Des rebelles au Liberia

Reconnaissons toutefois que tout est prêt aujourd’hui pour que l’on assiste à des initiatives provenant des principaux intéressés et compatibles avec les lois du marché et qu’il existe par ailleurs des précédents, comme celui du “Kimberly Process Certification Scheme” pour les diamants ensanglantés, qui peuvent servir d’exemples.
En conclusion, les politiques à mettre en œuvre pour rompre le lien qui unit les ressources naturelles aux conflits devront s’inspirer d’un espace normatif qui reste à créer mais qui est formé par un triangle dont les trois sommets correspondent respectivement au commerce international, à l’aide au développement et au maintien de la paix. Il s’agit là de trois sphères de la policy qui ont toutes un impact direct sur le problème mais qui restent pour le moment étrangères l’une à l’autre et ne peuvent donc tirer avantage d’éventuelles synergies. En particulier, le binôme constitué par le commerce international et le maintien de la paix correspond à deux champs d’action d’une importance vitale si l’on veut mettre un terme au financement des conflits tel qu’il se pratique à travers le trafic des ressources naturelles.
L’actuel système mondial de gestion du milieu naturel est tout à fait incapable de lutter d’une manière efficace et rationnelle contre le financement des conflits par le biais de l’extraction et du commerce des ressources naturelles. L’élaboration d’une réglementation destinée à contrôler le commerce international et susceptible d’assurer le maintien de la paix, telle que la prévoient les articles XX(a) et XXI(c) “conflict exclusion” du GATT (General agreement on tariffs and trade) peut représenter une base de départ pour de nouvelles initiatives.
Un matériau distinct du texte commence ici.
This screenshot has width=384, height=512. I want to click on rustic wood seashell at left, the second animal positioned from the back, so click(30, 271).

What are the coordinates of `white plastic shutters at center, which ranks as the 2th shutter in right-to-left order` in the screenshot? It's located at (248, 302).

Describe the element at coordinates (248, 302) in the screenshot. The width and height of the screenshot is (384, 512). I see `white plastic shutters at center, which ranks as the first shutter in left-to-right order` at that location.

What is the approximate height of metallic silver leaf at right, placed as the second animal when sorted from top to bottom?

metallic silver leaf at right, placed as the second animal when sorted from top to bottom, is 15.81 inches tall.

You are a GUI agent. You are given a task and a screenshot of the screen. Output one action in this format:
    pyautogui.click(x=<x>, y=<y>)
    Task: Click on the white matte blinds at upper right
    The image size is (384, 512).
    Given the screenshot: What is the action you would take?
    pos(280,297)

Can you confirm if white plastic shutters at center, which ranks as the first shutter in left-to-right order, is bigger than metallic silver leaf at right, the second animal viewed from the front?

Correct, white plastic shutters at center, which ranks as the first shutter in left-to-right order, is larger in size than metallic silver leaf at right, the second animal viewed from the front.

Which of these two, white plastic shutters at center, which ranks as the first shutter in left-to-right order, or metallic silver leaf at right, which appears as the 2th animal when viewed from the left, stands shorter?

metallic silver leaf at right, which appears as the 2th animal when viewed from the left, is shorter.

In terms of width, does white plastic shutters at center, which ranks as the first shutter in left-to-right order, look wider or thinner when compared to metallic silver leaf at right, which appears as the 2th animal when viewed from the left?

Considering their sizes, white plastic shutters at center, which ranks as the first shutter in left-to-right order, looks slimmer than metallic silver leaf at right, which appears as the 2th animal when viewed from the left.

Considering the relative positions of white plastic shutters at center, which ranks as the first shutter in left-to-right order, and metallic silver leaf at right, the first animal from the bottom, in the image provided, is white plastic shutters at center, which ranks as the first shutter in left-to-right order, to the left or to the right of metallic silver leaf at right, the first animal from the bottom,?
Il est urgent de soutenir et d’encourager le rôle que l’OMC peut et doit jouer dans la lutte contre le financement des conflits au moyen du trafic des ressources naturelles, en collaboration avec les autres institutions compétentes en ce domaine.
La rencontre interministérielle de l’Organisation mondiale du commerce qui aura lieu en septembre prochain à Cancun, au Mexique, peut être une occasion importante pour lancer un processus susceptible d’aboutir à la formation d’un groupe de travail qui serait chargé, en collaboration avec les Nations Unies, de proposer des instruments de contrôle et de prévention du commerce des ressources ensanglantées en les insérant dans le cadre d’une plus vaste politique de coopération internationale et d’élaboration de nouveaux modèles de gestion de l’économie et des finances. C’est sur de tels critères que l’on pourra mesurer la volonté effective des gouvernements et des organisations internationales d’affronter d’une manière décisive les causes qui sont à l’origine des conflits oubliés de la planète, conflits dont la responsabilité revient indubitablement pour une grande part, même s’ils n’en ont pas toujours conscience, aux entreprises et aux consommateurs des pays riches.